__Work instruction__. Reproduce the lines below exactly. Begin with the first, end with the line containing "BROWSE BY TAG", and leave out the pictures.
....
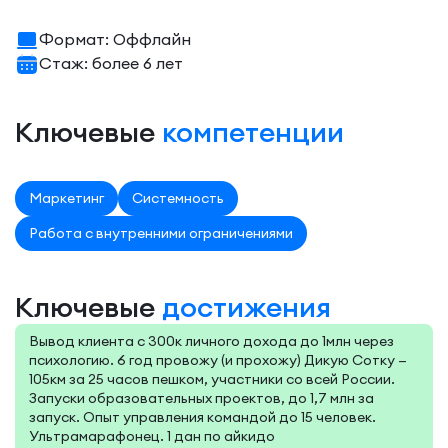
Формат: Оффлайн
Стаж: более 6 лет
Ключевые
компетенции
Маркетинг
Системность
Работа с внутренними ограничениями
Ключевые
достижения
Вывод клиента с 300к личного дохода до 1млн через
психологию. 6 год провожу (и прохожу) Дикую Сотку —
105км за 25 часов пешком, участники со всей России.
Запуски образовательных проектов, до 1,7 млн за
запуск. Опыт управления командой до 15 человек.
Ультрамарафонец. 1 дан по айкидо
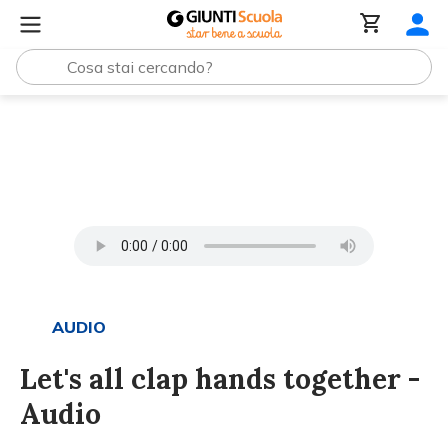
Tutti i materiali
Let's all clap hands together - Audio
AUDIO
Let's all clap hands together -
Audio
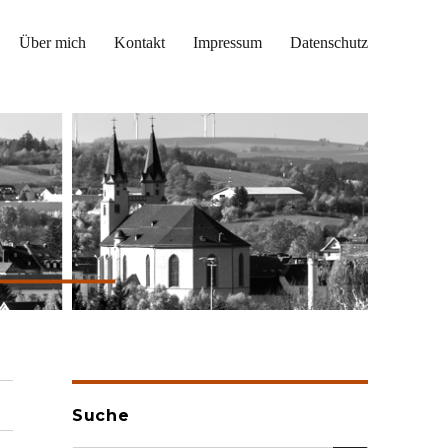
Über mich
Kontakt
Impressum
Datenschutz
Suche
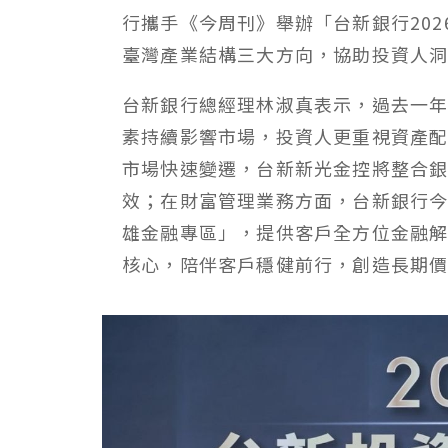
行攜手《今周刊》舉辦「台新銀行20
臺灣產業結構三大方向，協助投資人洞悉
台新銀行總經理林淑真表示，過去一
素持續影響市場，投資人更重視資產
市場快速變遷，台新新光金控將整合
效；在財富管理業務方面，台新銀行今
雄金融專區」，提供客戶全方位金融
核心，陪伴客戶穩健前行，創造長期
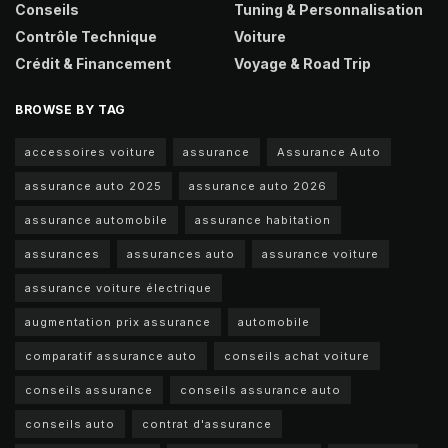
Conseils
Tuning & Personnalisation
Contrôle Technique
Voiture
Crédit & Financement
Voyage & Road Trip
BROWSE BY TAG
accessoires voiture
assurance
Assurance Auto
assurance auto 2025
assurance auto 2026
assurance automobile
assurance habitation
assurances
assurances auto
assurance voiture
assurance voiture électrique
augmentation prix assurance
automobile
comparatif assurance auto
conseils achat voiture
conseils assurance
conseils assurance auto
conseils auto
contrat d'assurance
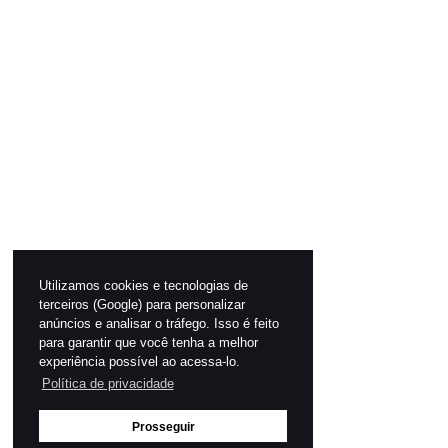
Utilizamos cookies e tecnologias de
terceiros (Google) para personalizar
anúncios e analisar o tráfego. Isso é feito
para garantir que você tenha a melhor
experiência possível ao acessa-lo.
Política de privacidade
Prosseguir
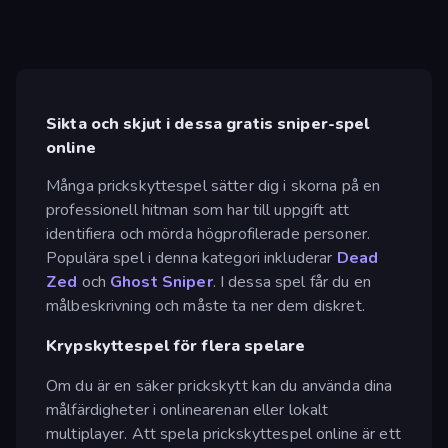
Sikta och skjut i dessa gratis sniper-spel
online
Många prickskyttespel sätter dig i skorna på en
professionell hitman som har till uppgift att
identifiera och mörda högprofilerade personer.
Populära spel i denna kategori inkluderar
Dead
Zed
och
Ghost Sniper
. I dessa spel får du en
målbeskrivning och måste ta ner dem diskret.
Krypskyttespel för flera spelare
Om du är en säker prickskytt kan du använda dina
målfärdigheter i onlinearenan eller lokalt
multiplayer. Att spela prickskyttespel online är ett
....
__Reply__.
Формат: Оффлайн
Стаж: более 6 лет
Ключевые
компетенции
Маркетинг
Системность
Работа с внутренними ограничениями
Ключевые
достижения
Вывод клиента с 300к личного дохода до 1млн через
психологию. 6 год провожу (и прохожу) Дикую Сотку —
105км за 25 часов пешком, участники со всей России.
Запуски образовательных проектов, до 1,7 млн за
запуск. Опыт управления командой до 15 человек.
Ультрамарафонец. 1 дан по айкидо
Tutti i materiali
Let's all clap hands together - Audio
AUDIO
Let's all clap hands together -
Audio
Über mich
Kontakt
Impressum
Datenschutz
Suche
行攜手《今周刊》舉辦「台新銀行20
臺灣產業結構三大方向，協助投資人洞悉
台新銀行總經理林淑真表示，過去一
素持續影響市場，投資人更重視資產
市場快速變遷，台新新光金控將整合
效；在財富管理業務方面，台新銀行今
雄金融專區」，提供客戶全方位金融
核心，陪伴客戶穩健前行，創造長期
Conseils
Tuning & Personnalisation
Contrôle Technique
Voiture
Crédit & Financement
Voyage & Road Trip
BROWSE BY TAG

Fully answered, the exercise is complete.